Src kinase signaling has been implicated in multiple mechanisms of intracerebral hemorrhage (ICH). These include (1) thrombin-mediated mitogenic stress, (2) excitatory amino acid (AA)-mediated excitatory toxicity, (3) vascular endothelial growth factor (VEGF) and matrix metalloproteinases (MMPs)-mediated changes of vascular permeability, (4) cytokines-mediated inflammatory responses, and (5) others. These work together after ICH, causing brain injuries in the acute stage and self-repair in the recovery stage. We found that acute administration of the Src inhibitor, PP2, blocks the blood-brain barrier (BBB) breakdown and brain edema that occurs after ICH. However, delayed and chronic administration of PP2 prevents the BBB repair and edema resolution after ICH. These results led us to suggest that the two contradictory findings share the same principles at least in part via activation of Src kinases in acute or recovery stages after ICH. Acute Src kinase activation after ICH leads to BBB damage, and chronic Src kinase activation after ICH leads to BBB repair.
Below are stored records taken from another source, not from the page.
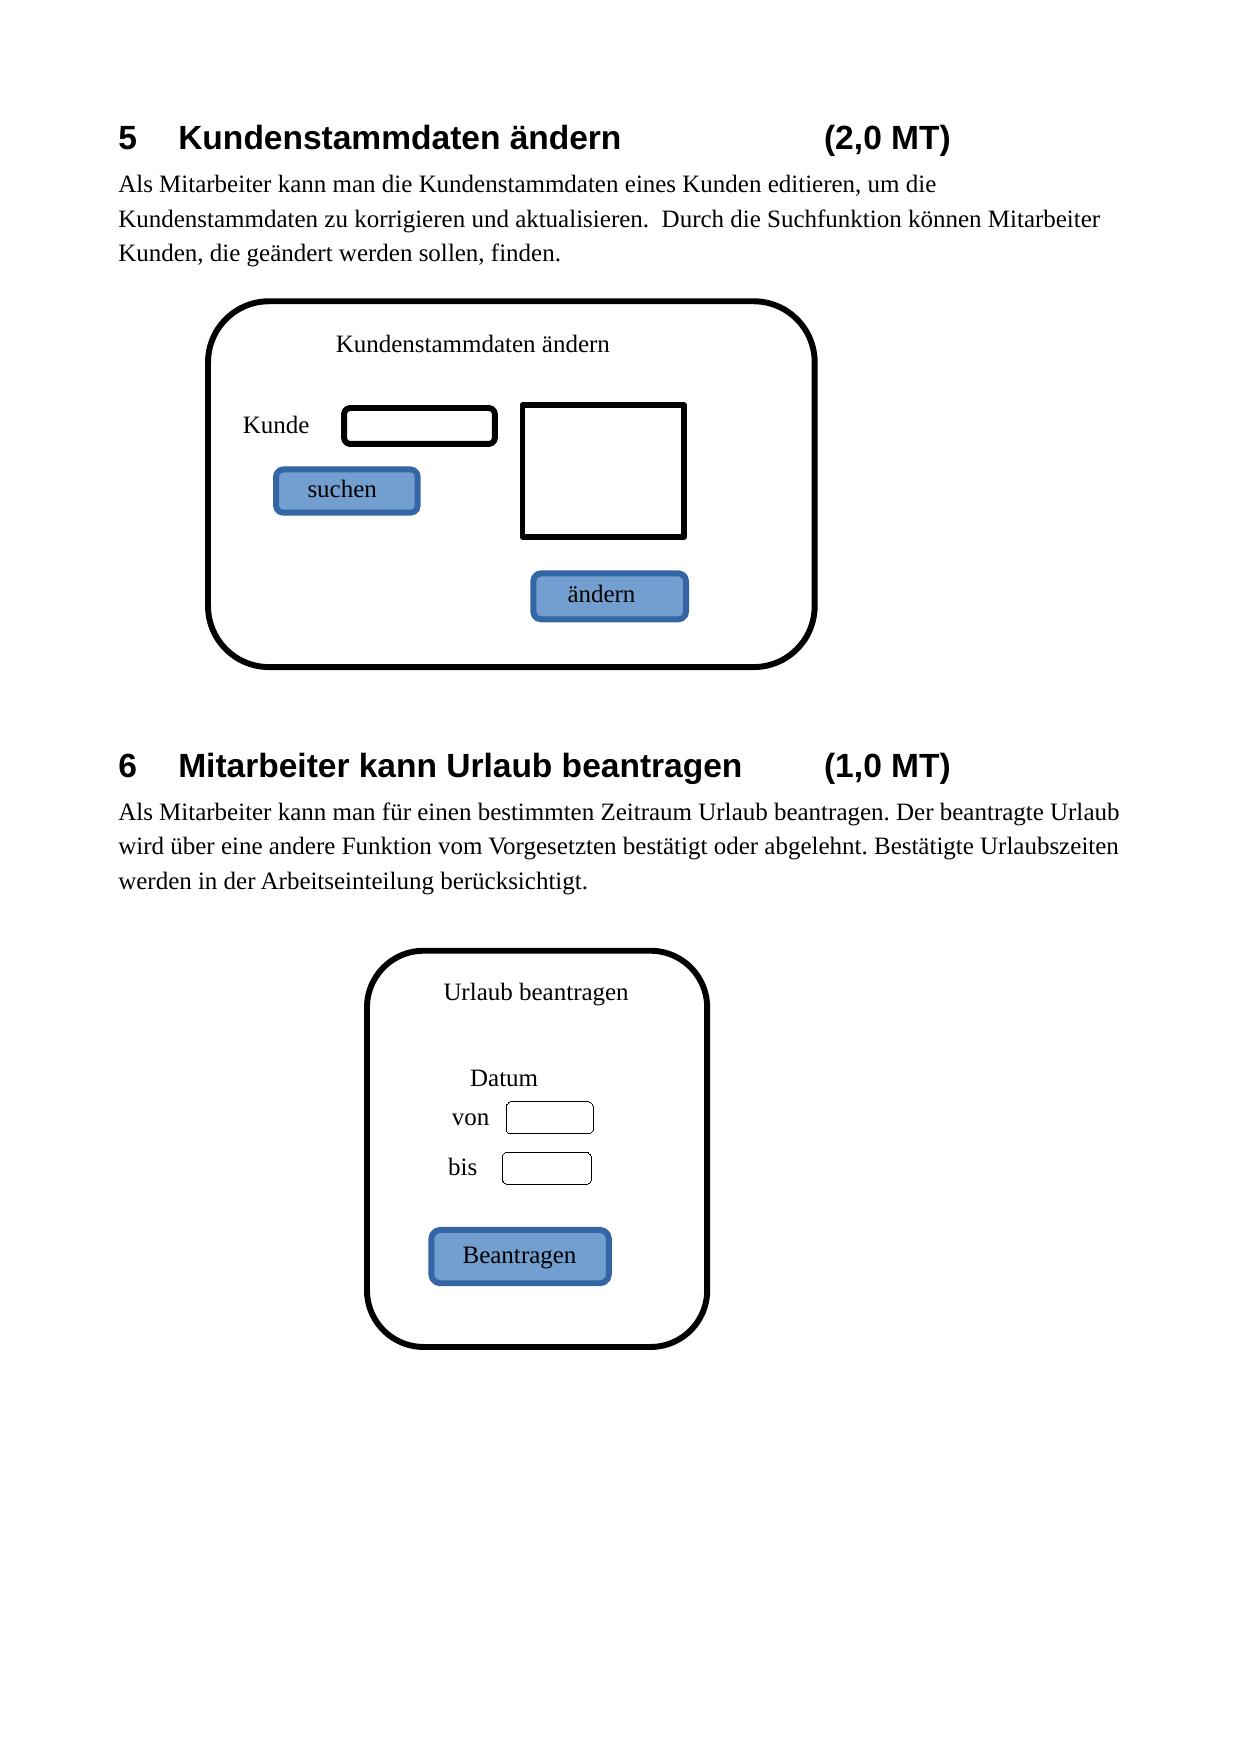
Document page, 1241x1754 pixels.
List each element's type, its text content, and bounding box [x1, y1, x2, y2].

text Als Mitarbeiter kann man die Kundenstammdaten eines Kunden editieren, um die Kundenstammdaten zu korrigieren und aktualisieren. Durch die Suchfunktion können Mitarbeiter Kunden, die geändert werden sollen, finden. [118, 169, 1122, 267]
subtitle Mitarbeiter kann Urlaub beantragen (1,0 MT) [118, 746, 1122, 784]
text Als Mitarbeiter kann man für einen bestimmten Zeitraum Urlaub beantragen. Der beantragte Urlaub wird über eine andere Funktion vom Vorgesetzten bestätigt oder abgelehnt. Bestätigte Urlaubszeiten werden in der Arbeitseinteilung berücksichtigt. [118, 797, 1122, 895]
subtitle Kundenstammdaten ändern (2,0 MT) [118, 118, 1122, 157]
Src激酶信号传导与脑出血(ICH)的多种机制有关。这些机制包括:(1)凝血酶介导的促有丝分裂应激;(2)兴奋性氨基酸(AA)介导的兴奋性毒性;(3)血管内皮生长因子(VEGF)和基质金属蛋白酶(MMPs)介导的血管通透性变化;(4)细胞因子介导的炎症反应;以及(5)其他机制。这些机制在脑出血后共同作用,在急性期导致脑损伤,在恢复期促进自我修复。我们发现,急性给予Src抑制剂PP2可阻断脑出血后发生的血脑屏障(BBB)破坏和脑水肿。然而,延迟和长期给予PP2会阻碍脑出血后血脑屏障的修复和水肿的消退。这些结果使我们认为,这两个相互矛盾的发现至少部分地通过脑出血后急性期或恢复期Src激酶的激活而遵循相同的原理。脑出血后急性Src激酶激活导致血脑屏障损伤,而脑出血后慢性Src激酶激活则导致血脑屏障修复。